> **PROMPT**: Below are the records; return exactly the lines from the one with "Regeln kann der" through the final line, both included, minus any pictures.

> **RECORDS FOR THE TASK**:
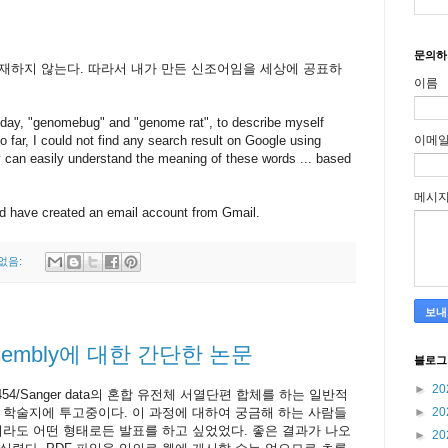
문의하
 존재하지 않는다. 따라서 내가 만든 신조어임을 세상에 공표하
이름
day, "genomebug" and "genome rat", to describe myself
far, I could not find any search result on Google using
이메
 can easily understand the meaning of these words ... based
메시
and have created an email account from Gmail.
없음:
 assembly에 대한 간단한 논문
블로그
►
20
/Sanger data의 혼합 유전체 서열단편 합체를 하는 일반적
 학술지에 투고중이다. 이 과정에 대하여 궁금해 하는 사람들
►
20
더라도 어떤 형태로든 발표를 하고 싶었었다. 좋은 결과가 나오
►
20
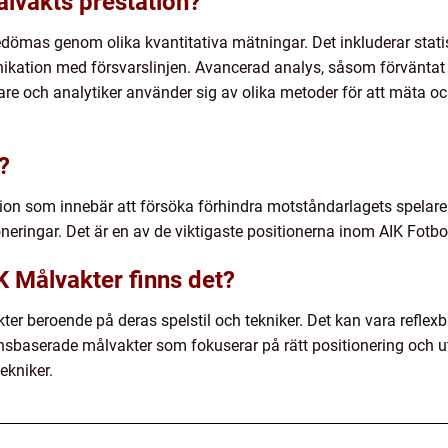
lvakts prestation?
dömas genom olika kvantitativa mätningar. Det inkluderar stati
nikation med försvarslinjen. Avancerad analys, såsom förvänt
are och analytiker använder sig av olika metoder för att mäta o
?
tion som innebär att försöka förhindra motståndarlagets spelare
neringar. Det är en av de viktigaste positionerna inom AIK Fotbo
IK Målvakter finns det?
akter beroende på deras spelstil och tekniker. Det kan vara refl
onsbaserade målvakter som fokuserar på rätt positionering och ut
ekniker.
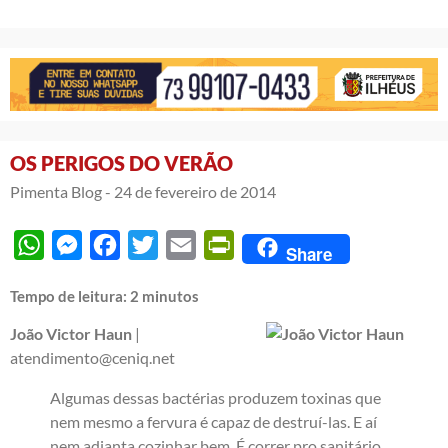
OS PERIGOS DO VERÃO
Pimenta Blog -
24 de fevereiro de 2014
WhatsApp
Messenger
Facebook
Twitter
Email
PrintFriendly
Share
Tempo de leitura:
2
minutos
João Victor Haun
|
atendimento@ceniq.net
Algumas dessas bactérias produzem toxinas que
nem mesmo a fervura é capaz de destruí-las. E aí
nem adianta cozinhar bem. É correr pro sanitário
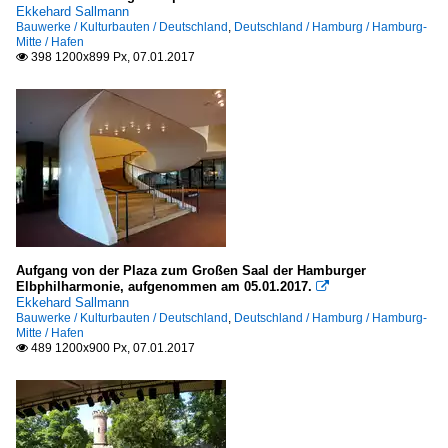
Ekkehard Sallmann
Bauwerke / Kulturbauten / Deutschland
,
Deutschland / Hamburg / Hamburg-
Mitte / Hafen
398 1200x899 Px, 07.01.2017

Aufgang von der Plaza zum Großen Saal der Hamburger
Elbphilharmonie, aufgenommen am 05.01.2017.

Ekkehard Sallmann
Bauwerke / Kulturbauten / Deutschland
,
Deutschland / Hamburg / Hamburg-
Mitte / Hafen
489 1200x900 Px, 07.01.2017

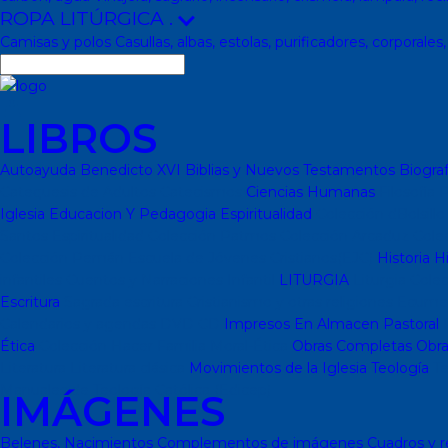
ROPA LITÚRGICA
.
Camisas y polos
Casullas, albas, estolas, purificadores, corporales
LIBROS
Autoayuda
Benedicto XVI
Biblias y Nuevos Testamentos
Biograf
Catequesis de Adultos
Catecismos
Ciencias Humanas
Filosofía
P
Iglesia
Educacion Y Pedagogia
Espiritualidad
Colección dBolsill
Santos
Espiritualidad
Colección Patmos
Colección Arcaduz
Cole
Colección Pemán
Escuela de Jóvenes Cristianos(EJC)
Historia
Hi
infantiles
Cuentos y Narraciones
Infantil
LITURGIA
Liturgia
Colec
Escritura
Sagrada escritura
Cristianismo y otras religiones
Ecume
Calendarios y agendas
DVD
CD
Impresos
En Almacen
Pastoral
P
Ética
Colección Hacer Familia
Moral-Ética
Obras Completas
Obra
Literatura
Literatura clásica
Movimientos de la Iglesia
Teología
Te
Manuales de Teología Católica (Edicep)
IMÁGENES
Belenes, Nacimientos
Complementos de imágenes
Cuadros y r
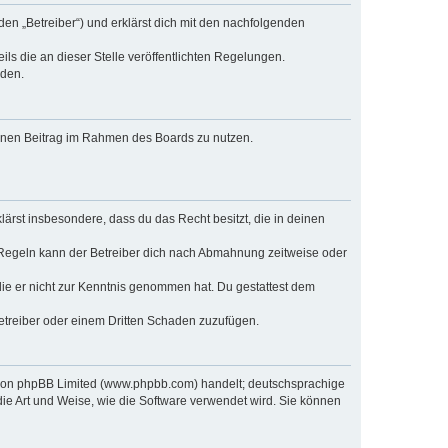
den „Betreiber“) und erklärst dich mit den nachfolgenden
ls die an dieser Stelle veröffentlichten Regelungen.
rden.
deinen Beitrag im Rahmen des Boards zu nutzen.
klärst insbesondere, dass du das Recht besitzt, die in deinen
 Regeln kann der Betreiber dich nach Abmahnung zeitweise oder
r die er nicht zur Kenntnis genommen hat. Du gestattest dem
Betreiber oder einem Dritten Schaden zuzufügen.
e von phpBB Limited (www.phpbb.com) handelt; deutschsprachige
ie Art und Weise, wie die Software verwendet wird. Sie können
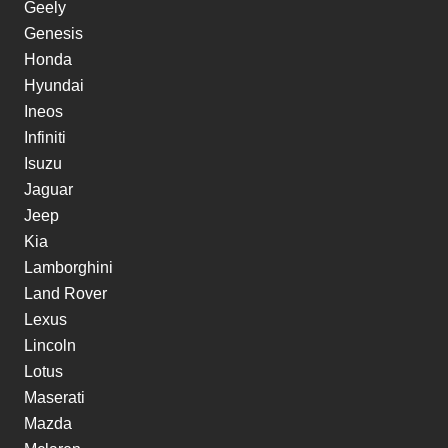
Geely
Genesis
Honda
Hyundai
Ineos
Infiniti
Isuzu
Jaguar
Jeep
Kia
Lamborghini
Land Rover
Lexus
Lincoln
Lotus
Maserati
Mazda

> **SOLUTION FOR THIS EXERCISE**:
 Regeln kann der Betreiber dich nach Abmahnung zeitweise oder
r die er nicht zur Kenntnis genommen hat. Du gestattest dem
Betreiber oder einem Dritten Schaden zuzufügen.
e von phpBB Limited (www.phpbb.com) handelt; deutschsprachige
ie Art und Weise, wie die Software verwendet wird. Sie können
Geely
Genesis
Honda
Hyundai
Ineos
Infiniti
Isuzu
Jaguar
Jeep
Kia
Lamborghini
Land Rover
Lexus
Lincoln
Lotus
Maserati
Mazda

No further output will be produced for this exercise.